July 25, 2005 Durham, NH -- The UNH InterOperability Laboratory (UNH-IOL) today announced the completion of a week of generalized multi-protocol label switching (GMPLS) tests that, according to the lab, demonstrate various benefits of this maturing unified control plane technology, including its ability to simplify the management of complex carrier networks.

Jul 25th, 2005

July 25, 2005 Durham, NH -- The UNH InterOperability Laboratory (UNH-IOL) today announced the completion of a week of generalized multi-protocol label switching (GMPLS) tests that, according to the lab, demonstrate various benefits of this maturing unified control plane technology, including its ability to simplify the management of complex carrier networks.

The test event, held July 18 - 22, included Japanese service provider Nippon Telegraph and Telephone (NTT), as well as testing, optical equipment, and IP routing companies Agilent Technologies, Juniper Networks, Sycamore Networks, and Spirent Communications, along with Toyo, a Japanese distributor.

According to NTT, the tests confirmed that next-generation networks with GMPLS technologies enable carriers to manage both optical and packet paths dynamically, and recover them flexibly, by coordinating optical and packet layers, even when single layer recovery can not do so alone.

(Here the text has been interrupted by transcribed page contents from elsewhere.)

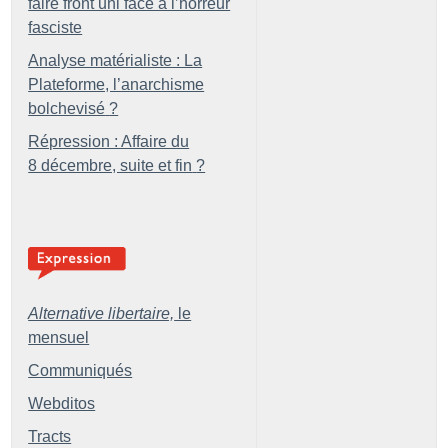
faire front uni face à l’horreur
fasciste
Analyse matérialiste : La
Plateforme, l’anarchisme
bolchevisé
?
Répression : Affaire du
8 décembre, suite et fin
?
Alternative libertaire,
le
mensuel
Communiqués
Webditos
Tracts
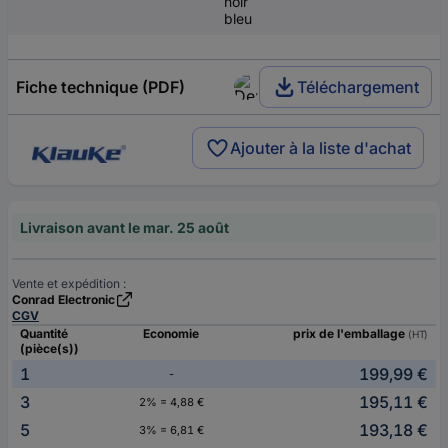
noir
bleu
Fiche technique (PDF)
Téléchargement
Ajouter à la liste d'achat
Livraison avant le mar. 25 août
Vente et expédition :
Conrad Electronic
CGV
Quantité
Economie
prix de l'emballage
(HT)
(pièce(s))
1
199,99 €
-
3
195,11 €
2% = 4,88 €
5
193,18 €
3% = 6,81 €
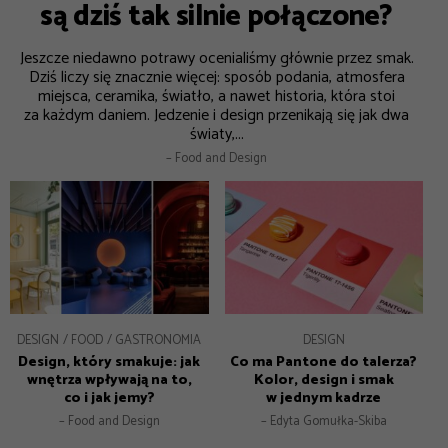
są dziś tak silnie połączone?
Jeszcze niedawno potrawy ocenialiśmy głównie przez smak.
Dziś liczy się znacznie więcej: sposób podania, atmosfera
miejsca, ceramika, światło, a nawet historia, która stoi
za każdym daniem. Jedzenie i design przenikają się jak dwa
światy,...
– Food and Design
DESIGN
FOOD
GASTRONOMIA
DESIGN
Design, który smakuje: jak
Co ma Pantone do talerza?
wnętrza wpływają na to,
Kolor, design i smak
co i jak jemy?
w jednym kadrze
– Food and Design
– Edyta Gomułka-Skiba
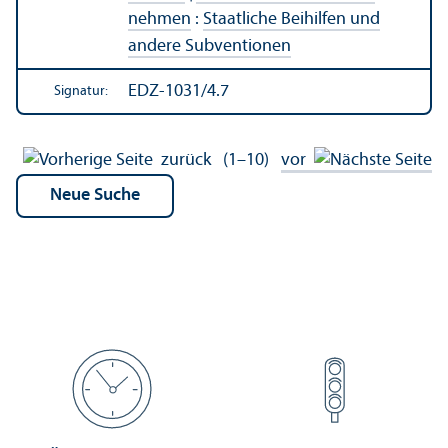
nehmen
:
Staatliche Beihilfen und
andere Subventionen
EDZ-1031/4.7
Signatur:
zurück
(1–10)
vor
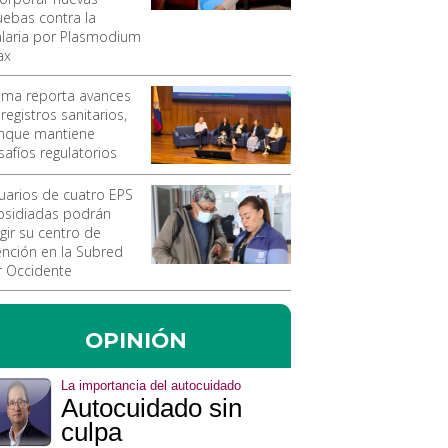
uebas contra la
laria por Plasmodium
ax
vima reporta avances
registros sanitarios,
nque mantiene
safíos regulatorios
uarios de cuatro EPS
bsidiadas podrán
gir su centro de
ención en la Subred
r Occidente
OPINIÓN
La importancia del autocuidado
Autocuidado sin
culpa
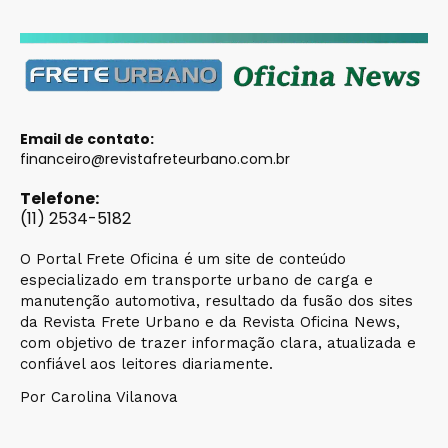
Email de contato:
financeiro@revistafreteurbano.com.br
Telefone:
(11) 2534-5182
O Portal Frete Oficina é um site de conteúdo
especializado em transporte urbano de carga e
manutenção automotiva, resultado da fusão dos sites
da Revista Frete Urbano e da Revista Oficina News,
com objetivo de trazer informação clara, atualizada e
confiável aos leitores diariamente.
Por Carolina Vilanova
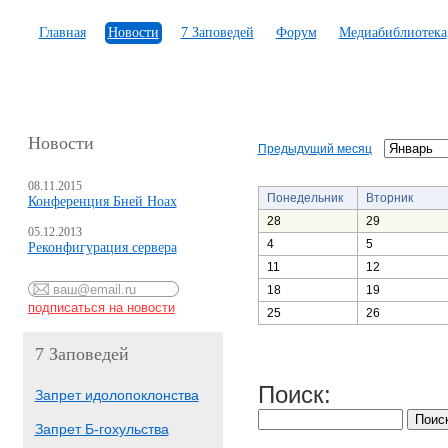
Главная
Новости
7 Заповедей
Форум
Медиабиблиотека
Новости
Предыдущий месяц
08.11.2015
Понедельник
Вторник
Конференция Бней Ноах
28
29
05.12.2013
4
5
Реконфигурация сервера
11
12
18
19
25
26
7 Заповедей
Поиск:
Запрет идолопоклонства
Запрет Б-гохульства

"Next generation networks will require GMPLS as their control technologies, and they will come soon," says Ichiro Inoue, senior research engineer and supervisor of NTT's Network Service Systems Laboratories. "Foreseeing carrier grade services with GMPLS, test events with vendors' equipment like those at UNH-IOL are an extremely powerful tool to show new service and control capability concepts, to demonstrate GMPLS functionalities and their maturity to support them, and to promote their implementation among fully interoperable products."

The neutral testing included interconnected products supporting several optical signaling and routing management features central to provisioning multi-vendor backbone networks. According to the lab, the testing demonstrated the GMPLS functionality of various aspects of explicit route and label control, in order to set up GMPLS traffic-engineered most suitable path, control channel failure recovery, data plane failure recovery by multilayer traffic engineering, and end-to-end protection in signaling, and showed that GMPLS can manage diverse networks with increased scalability.

Optical signaling and routing management is a set of technologies, including GMPLS, that give carriers a common optical control plane for multi-layer and multi-service networks. The lab contends that uniting disparate networks under a single control plane allows for better resource utilization, more flexible provisioning, and highly intelligent failure recovery. The tests demonstrated that GMPLS allows service providers to more economically transport large-scale IP-based packet traffic, while achieving high reliability and multi-QoS support.

"Having service providers like NTT play a central role in testing allows us to deploy test scenarios that go beyond protocol verification and delve into the areas of the technology relevant to deploying GMPLS technologies in carrier networks," remarks Henry He, UNH-IOL MPLS services consortium engineer and technical lead for the test.

The tested optical signaling, routing, and management functions were based on, but not limited to, specifications by the Internet Engineering Task Force (IETF), with future expansion of scope for the Optical Internetworking Forum (OIF) and the International Telecommunication Union Standardization Sector (ITU-T).